Records shown: Begin

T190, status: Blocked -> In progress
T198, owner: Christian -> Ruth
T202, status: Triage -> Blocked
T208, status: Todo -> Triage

Records shown: End
Records shown: Begin

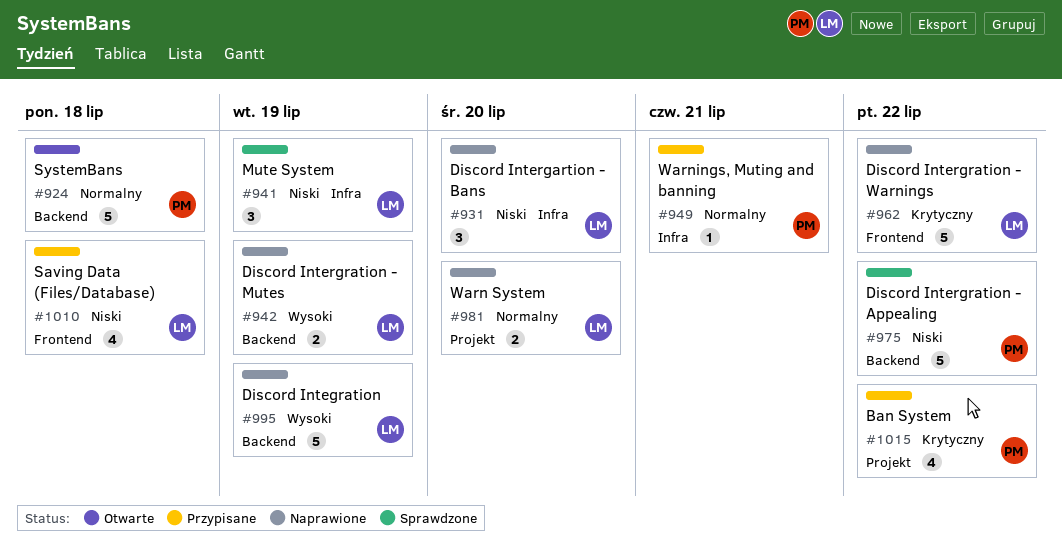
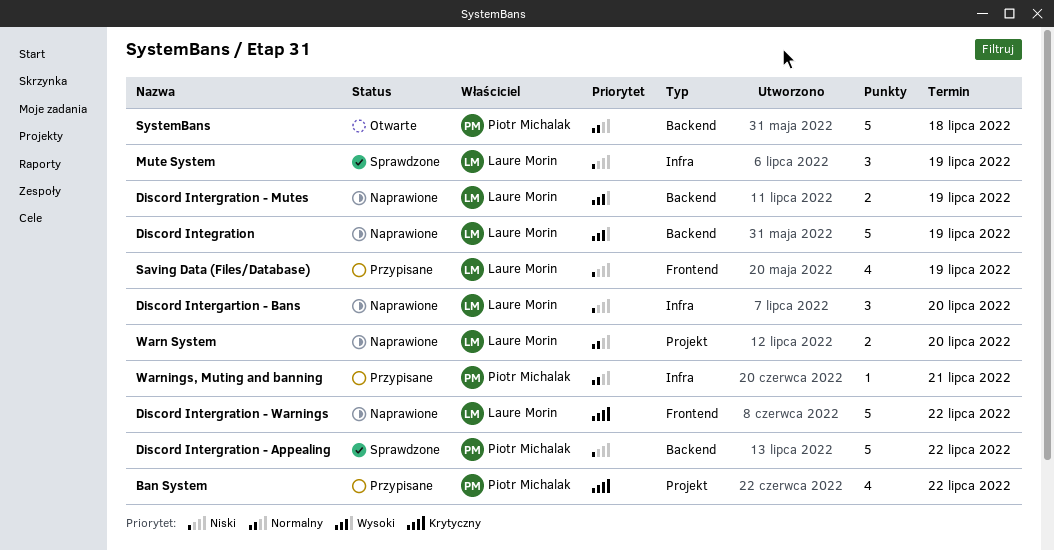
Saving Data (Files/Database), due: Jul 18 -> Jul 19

Records shown: End
Records shown: Begin

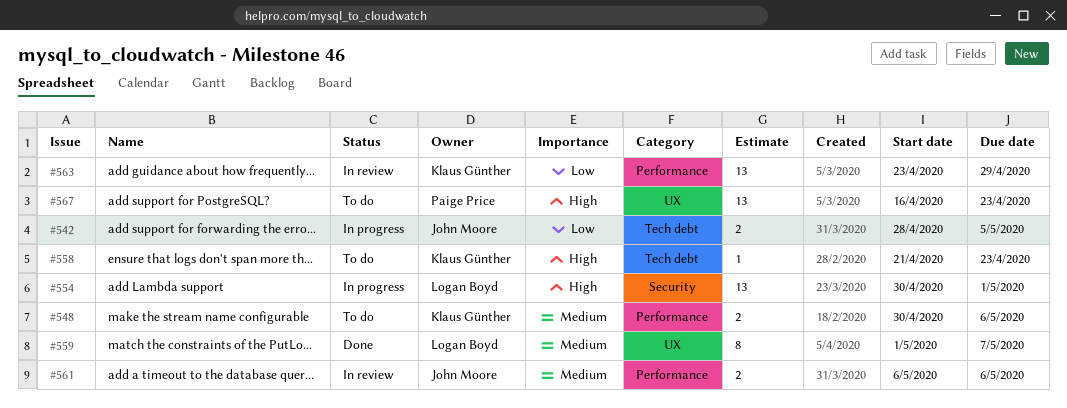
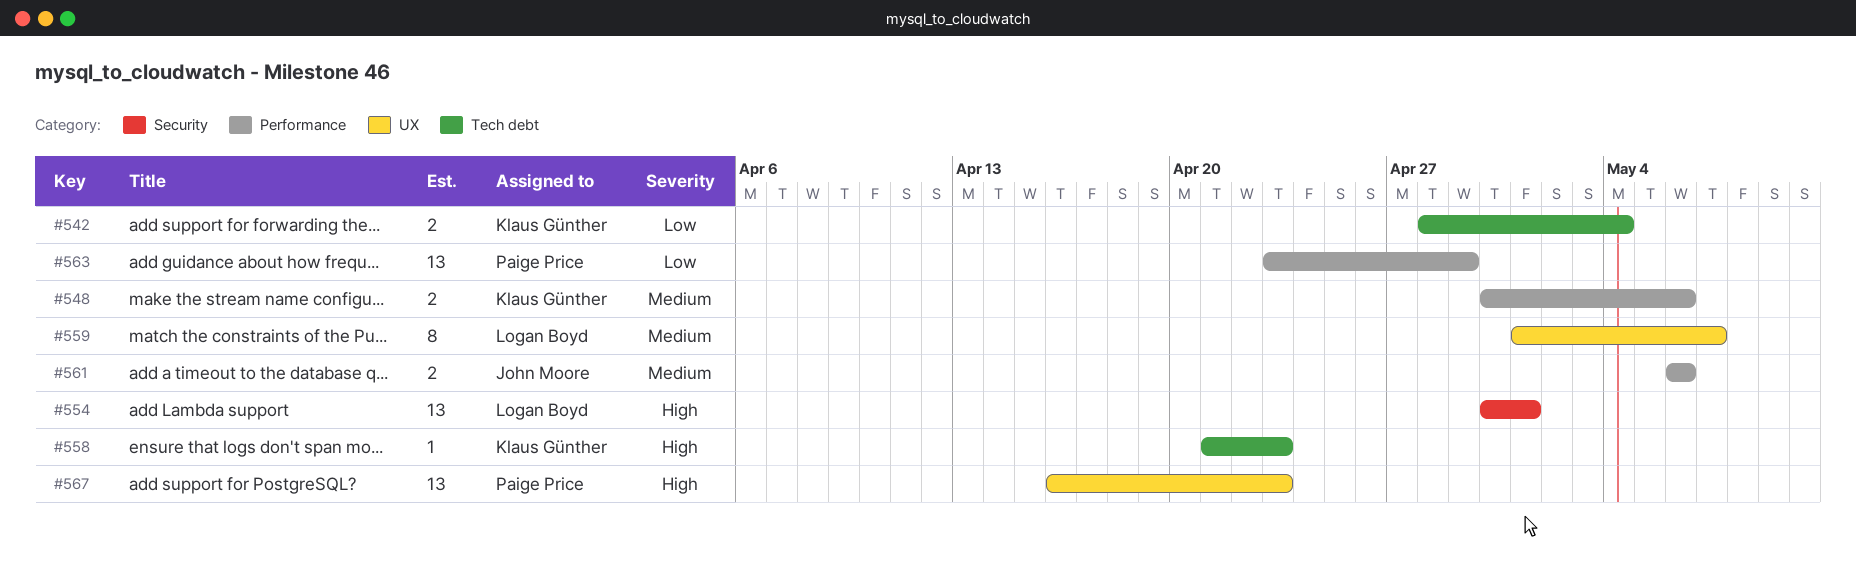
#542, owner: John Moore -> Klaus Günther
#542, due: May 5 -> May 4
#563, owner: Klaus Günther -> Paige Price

Records shown: End

Task:
Extract every line above that contains the word "status".

Finished task:
T190, status: Blocked -> In progress
T202, status: Triage -> Blocked
T208, status: Todo -> Triage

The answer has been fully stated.